TAREFAS A RESOLVER ▸
- A) Reproduza o trecho do texto sobre a reorganização pedagógica de Porto Alegre começando em "A nova organização" e terminando em "em suas ações.", trocando "Unisinos" por "universidade".
- B) Segundo o texto sobre a reorganização pedagógica de Porto Alegre, por quantos anos Ana Cristina Ghisleni foi professora da rede municipal da cidade?
- C) Traduza para o inglês esta frase do texto sobre a reorganização pedagógica de Porto Alegre: "Para ela, o governo Melo tem compromisso com o perfil conservador, apesar de gostar de usar o termo “inovador” em suas ações."

━━━ TEXTO DE ORIGEM ━━━

Isabel destaca que o Ensino Religioso, colocado no lugar da Filosofia, está previsto em lei como facultativo e, portanto, não pode ser contado como carga horária. Por isso, a Religião atualmente é oferecida no contra-turno nas escolas da rede municipal. “A Secretaria de Educação está promovendo uma desorganização das escolas. Para as classes populares, parece que basta Português e Matemática… É um retrocesso social e político que está sendo colocado com muita naturalidade.”

A nova organização pedagógica criada pela Prefeitura é coerente com o que defende a Secretaria Municipal de Educação (Smed) do governo Melo – uma gestão que propõe ter compromisso com o resultado. Essa é a análise feita por Ana Cristina Ghisleni, professora do Programa de Pós-Graduação em Gestão Educacional da Unisinos

Apesar de reconhecer a coerência, Ana Cristina pondera ser preciso perceber as nuances do processo. Ex-professora por 18 anos da rede municipal de Porto Alegre, ela destaca que o sistema de ensino da Capital tem uma história, com bandeiras importantes frutos de um longo trabalho e que, portanto, exige um olhar cuidadoso.

Nesse sentido, a professora da Unisinos avalia que a construção feita pela Smed parece ser uma fórmula pronta. Para ela, o governo Melo tem compromisso com o perfil conservador, apesar de gostar de usar o termo “inovador” em suas ações.

━━━ REGISTROS LISTADOS ━━━

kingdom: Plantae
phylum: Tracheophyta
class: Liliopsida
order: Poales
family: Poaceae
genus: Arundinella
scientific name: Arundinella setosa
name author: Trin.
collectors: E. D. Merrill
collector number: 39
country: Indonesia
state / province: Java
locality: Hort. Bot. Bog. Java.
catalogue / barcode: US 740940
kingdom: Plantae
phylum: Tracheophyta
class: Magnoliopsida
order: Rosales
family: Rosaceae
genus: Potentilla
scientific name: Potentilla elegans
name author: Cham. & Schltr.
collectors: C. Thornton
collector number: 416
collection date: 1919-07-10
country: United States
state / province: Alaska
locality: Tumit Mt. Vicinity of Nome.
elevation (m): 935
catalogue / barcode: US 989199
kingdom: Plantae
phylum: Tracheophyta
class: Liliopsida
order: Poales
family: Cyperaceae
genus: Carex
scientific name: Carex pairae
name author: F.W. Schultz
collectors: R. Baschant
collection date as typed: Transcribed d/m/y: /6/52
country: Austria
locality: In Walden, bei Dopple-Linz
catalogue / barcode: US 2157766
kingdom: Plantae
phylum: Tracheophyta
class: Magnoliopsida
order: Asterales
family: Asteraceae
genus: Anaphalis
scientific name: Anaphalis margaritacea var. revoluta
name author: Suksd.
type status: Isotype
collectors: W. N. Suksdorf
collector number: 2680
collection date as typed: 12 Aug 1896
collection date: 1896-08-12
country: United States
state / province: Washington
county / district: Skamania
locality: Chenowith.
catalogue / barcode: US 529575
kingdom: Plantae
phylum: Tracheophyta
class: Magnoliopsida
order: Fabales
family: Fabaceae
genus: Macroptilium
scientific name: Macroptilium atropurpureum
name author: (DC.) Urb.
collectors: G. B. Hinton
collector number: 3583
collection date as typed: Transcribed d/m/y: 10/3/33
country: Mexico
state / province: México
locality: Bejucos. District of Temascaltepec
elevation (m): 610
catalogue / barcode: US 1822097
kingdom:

━━━

RESPOSTAS POR TAREFA ▸
- A)
A nova organização pedagógica criada pela Prefeitura é coerente com o que defende a Secretaria Municipal de Educação (Smed) do governo Melo – uma gestão que propõe ter compromisso com o resultado. Essa é a análise feita por Ana Cristina Ghisleni, professora do Programa de Pós-Graduação em Gestão Educacional da universidade

Apesar de reconhecer a coerência, Ana Cristina pondera ser preciso perceber as nuances do processo. Ex-professora por 18 anos da rede municipal de Porto Alegre, ela destaca que o sistema de ensino da Capital tem uma história, com bandeiras importantes frutos de um longo trabalho e que, portanto, exige um olhar cuidadoso.

Nesse sentido, a professora da universidade avalia que a construção feita pela Smed parece ser uma fórmula pronta. Para ela, o governo Melo tem compromisso com o perfil conservador, apesar de gostar de usar o termo “inovador” em suas ações.

- B) Por 18 anos.

- C) In her view, the Melo administration is committed to a conservative profile, despite liking to use the term "innovative" in its actions.